O Cidadão das
Cores esquecido em Viana do Castelo. Há vidas que se pintam com as tintas do tempo, sem
jamais secarem na memória coletiva. A de Luís Darocha é uma dessas. Filho da
arte e neto da inquietação, descendente do emblemático João da Rocha (O Frei) –
o vianense das Angústias e das Memórias de um Médium –, Luís não
foi apenas um pintor – foi um cidadão criativo, um pensador em tela, um errante
da estética. Nasceu em Oliveira de Azeméis, mas foi em Londres e Paris que
deixou que a sua alma se desdobrasse em paletas e silêncios densos de sentido.

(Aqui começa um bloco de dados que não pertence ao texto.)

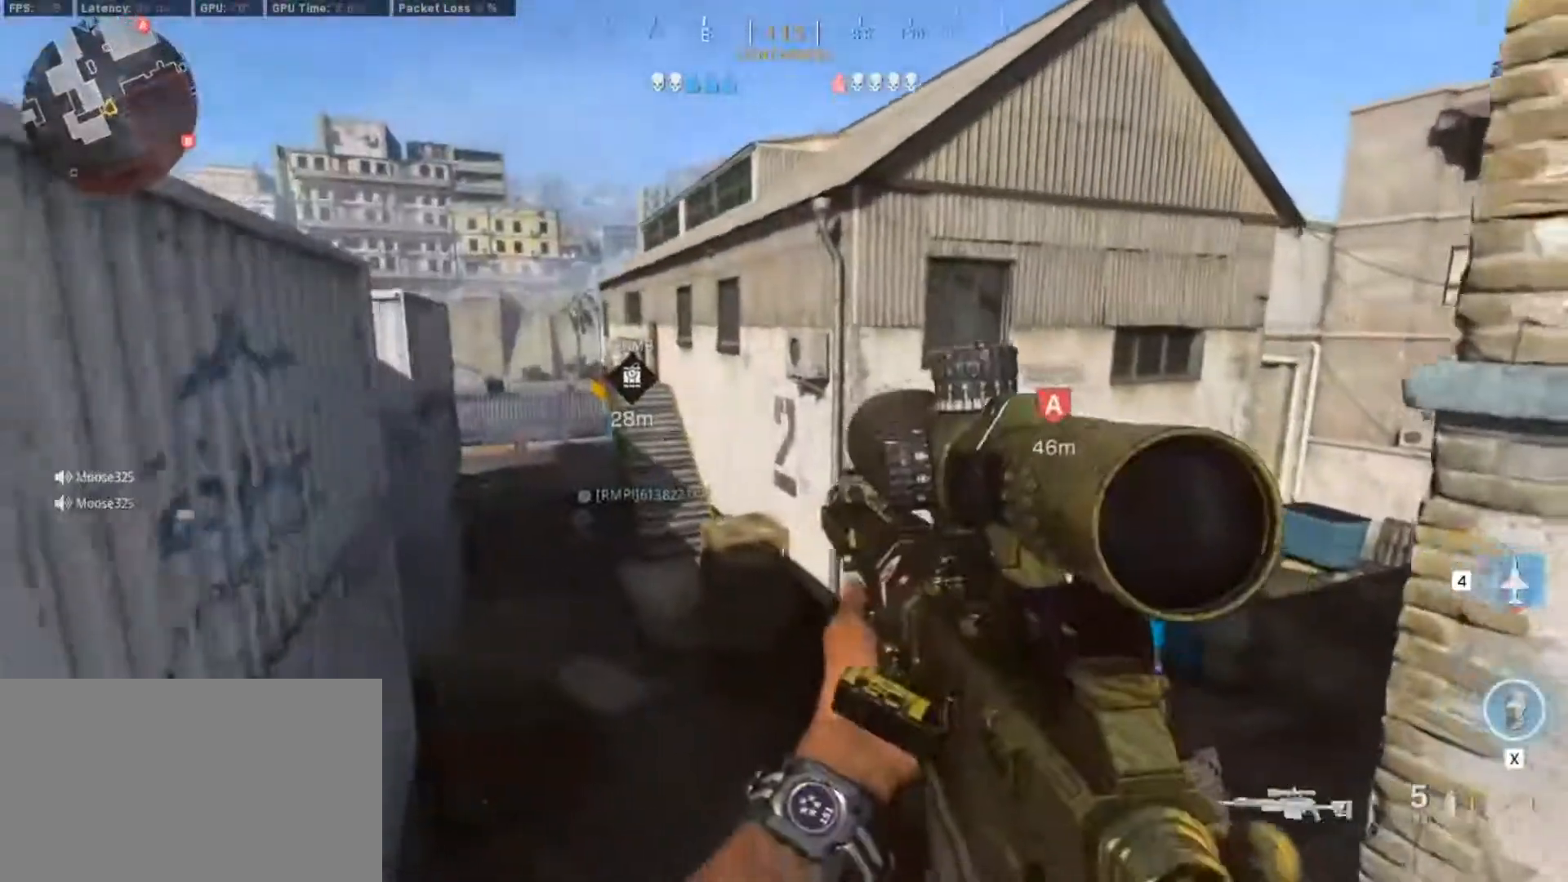
{"keys": ["shift", "w"], "mouse": [], "events": [[67, "w", "down"], [400, "shift", "down"], [500, "d", "up"]]}
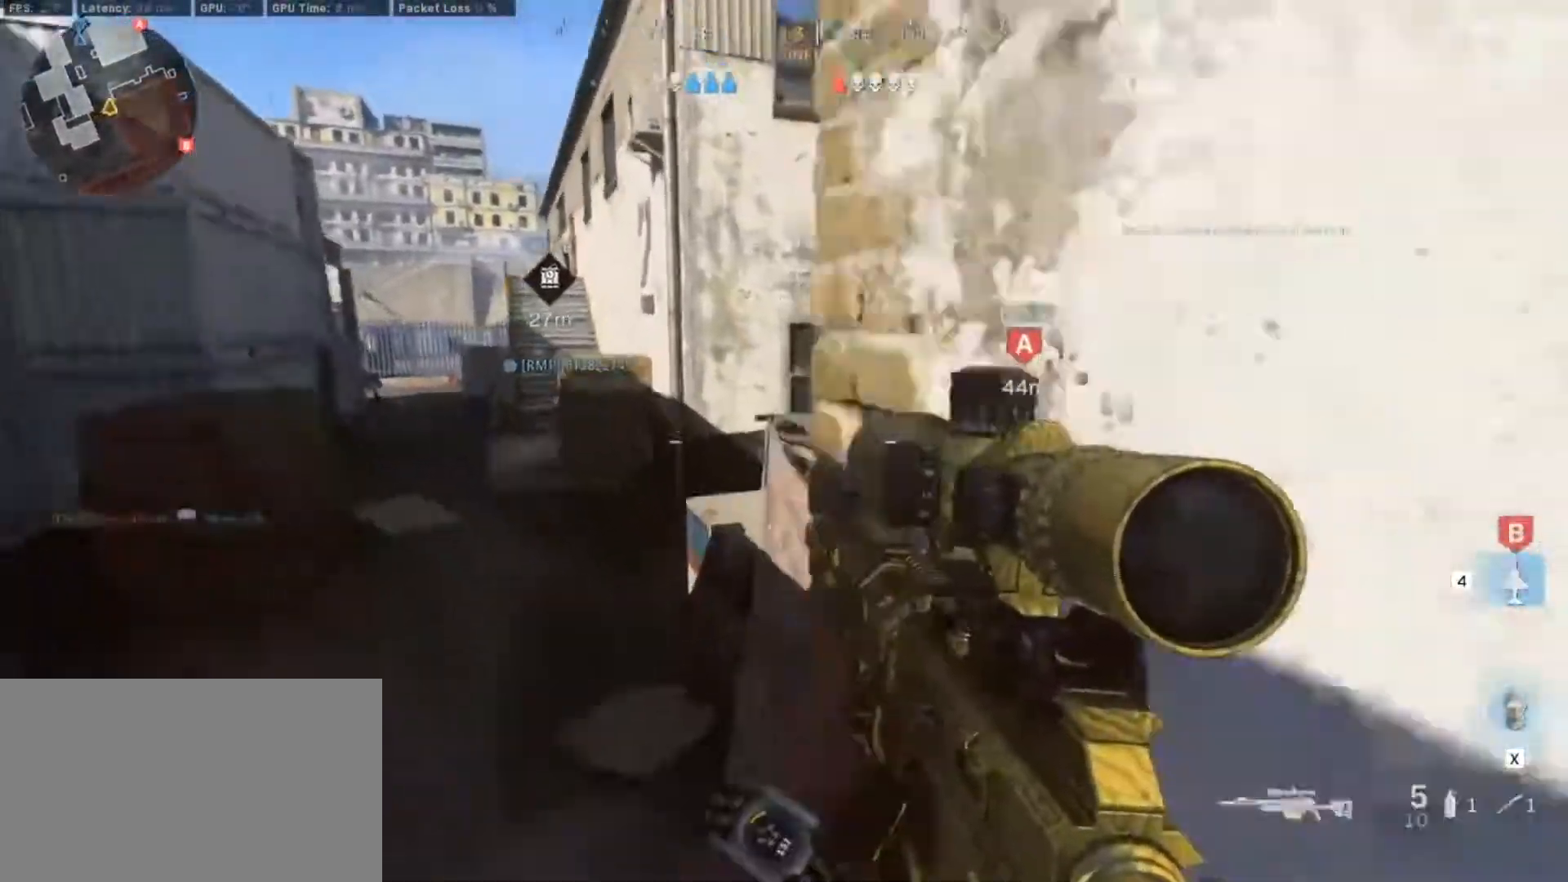
{"keys": ["a", "w"], "mouse": [], "events": [[83, "shift", "up"], [233, "a", "down"], [283, "shift", "down"], [417, "shift", "up"]]}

Darocha não usava pincéis apenas para retratar o visível, mas para
perscrutar o invisível – esse que escapa aos olhos e mora no intervalo entre o
gesto e o pensamento. Fez da sua vida um ato de criação contínua, onde estudar
antropologia era tão natural como mergulhar no expressionismo mais íntimo. A
arte, para ele, nunca foi um refúgio: era campo de batalha, era trincheira de
humanidade.
Na Paris que o adotou, ensinou, partilhou, expôs. Mas foi o Portugal
que o esqueceu – talvez por nos doer encarar quem nos recorda o que poderíamos
ser: sensíveis, inquietos, atentos. Como tantos, foi mais celebrado fora do que
dentro. A Medalha de Ouro de 2014 não basta para apagar décadas de silêncio. A
sua última exposição, Ondulações de Estilo, nomeava bem a sua
metamorfose interior – porque Darocha não era uma assinatura estática, era um
processo contínuo de reinvenção.
Hoje, ao evocarmos o seu nome, não fazemos apenas justiça a um artista, mas também lançamos uma pergunta às cidades que habitamos: o que fazemos com os que nos refletem? Luís Darocha viveu como pintou – com intensidade, com riscos, com verdade. E talvez seja esse o verdadeiro papel do artista-cidadão: lembrar-nos, sem concessões, que criar é viver – e viver, por vezes, é uma forma urgente de resistência.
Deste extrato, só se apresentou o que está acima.